**Task goal**
Retype the passage on early Christians and the title "Lord" below, from "When we understand" to "Greek word kurios.", word for word.

start Extract

Although the early Christians were a minority in the Roman Empire and often persecuted, they took pains to obey the laws of the land. That is what we learn from the writings of second-century Christians such as Justin Martyr, who was one of the first apologists (defenders of the faith). These early Christians paid their taxes, prayed for the emperor, and fulfilled their civic duties. There was one demand placed upon them, however, that they could not meet. When the authorities ordered them to say, “Caesar is Lord,” they refused. There was only one whom they would acknowledge as “Lord,” namely, the Lord Jesus Christ.

When we understand the meaning of the word Lord in Scripture as well as the claims of the Roman emperors, we will see why the early Christians referred to Jesus alone as Lord. “Lord” is the English translation of the Greek word kurios, which is typically used in the Septuagint, the ancient Greek translation of the Old Testament, to translate the Hebrew tetragrammaton—the covenant name of the God of Israel. That is, when the ancient Greek translators translated God’s name Yahweh, they typically did so using the Greek word kurios.

end Extract
start Given records

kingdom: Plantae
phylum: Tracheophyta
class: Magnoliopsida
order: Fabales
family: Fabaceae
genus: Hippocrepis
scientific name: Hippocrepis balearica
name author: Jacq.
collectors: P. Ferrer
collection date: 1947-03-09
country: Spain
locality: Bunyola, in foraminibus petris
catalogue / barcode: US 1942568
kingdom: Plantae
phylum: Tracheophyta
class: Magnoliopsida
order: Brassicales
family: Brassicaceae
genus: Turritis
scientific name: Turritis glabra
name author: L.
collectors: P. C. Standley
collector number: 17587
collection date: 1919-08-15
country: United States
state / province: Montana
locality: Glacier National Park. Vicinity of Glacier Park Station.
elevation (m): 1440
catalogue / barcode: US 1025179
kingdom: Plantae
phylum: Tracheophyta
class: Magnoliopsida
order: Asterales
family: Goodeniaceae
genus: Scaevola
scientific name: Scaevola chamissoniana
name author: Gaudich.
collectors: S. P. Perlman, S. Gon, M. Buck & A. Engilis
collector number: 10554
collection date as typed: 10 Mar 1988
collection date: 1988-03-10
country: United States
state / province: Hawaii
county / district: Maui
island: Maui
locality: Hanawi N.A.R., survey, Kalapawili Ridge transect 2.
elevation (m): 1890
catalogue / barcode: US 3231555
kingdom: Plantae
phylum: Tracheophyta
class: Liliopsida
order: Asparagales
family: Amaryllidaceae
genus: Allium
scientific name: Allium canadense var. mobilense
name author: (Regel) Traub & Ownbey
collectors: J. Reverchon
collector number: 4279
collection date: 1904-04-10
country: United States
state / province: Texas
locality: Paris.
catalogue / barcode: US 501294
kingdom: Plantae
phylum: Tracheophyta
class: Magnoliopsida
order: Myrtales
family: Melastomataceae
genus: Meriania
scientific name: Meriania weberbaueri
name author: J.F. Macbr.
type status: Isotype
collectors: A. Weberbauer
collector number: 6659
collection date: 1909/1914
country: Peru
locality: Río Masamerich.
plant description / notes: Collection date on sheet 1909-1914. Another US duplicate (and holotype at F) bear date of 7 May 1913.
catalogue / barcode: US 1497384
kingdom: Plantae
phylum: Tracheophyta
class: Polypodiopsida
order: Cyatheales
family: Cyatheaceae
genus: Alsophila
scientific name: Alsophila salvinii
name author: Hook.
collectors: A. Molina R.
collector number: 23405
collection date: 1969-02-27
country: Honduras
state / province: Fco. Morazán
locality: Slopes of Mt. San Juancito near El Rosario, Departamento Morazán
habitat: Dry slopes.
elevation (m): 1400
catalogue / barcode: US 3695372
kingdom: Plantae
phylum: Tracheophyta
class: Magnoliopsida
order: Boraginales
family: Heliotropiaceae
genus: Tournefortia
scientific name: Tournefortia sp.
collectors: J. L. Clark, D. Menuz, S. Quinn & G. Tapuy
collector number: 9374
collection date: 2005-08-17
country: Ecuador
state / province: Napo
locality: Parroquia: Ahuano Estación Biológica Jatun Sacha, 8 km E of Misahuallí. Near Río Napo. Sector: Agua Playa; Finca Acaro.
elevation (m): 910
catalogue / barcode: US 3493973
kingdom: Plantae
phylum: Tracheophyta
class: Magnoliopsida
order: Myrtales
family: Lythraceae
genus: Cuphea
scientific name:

end Given records

**Solution to this exercise**
When we understand the meaning of the word Lord in Scripture as well as the claims of the Roman emperors, we will see why the early Christians referred to Jesus alone as Lord. “Lord” is the English translation of the Greek word kurios, which is typically used in the Septuagint, the ancient Greek translation of the Old Testament, to translate the Hebrew tetragrammaton—the covenant name of the God of Israel. That is, when the ancient Greek translators translated God’s name Yahweh, they typically did so using the Greek word kurios.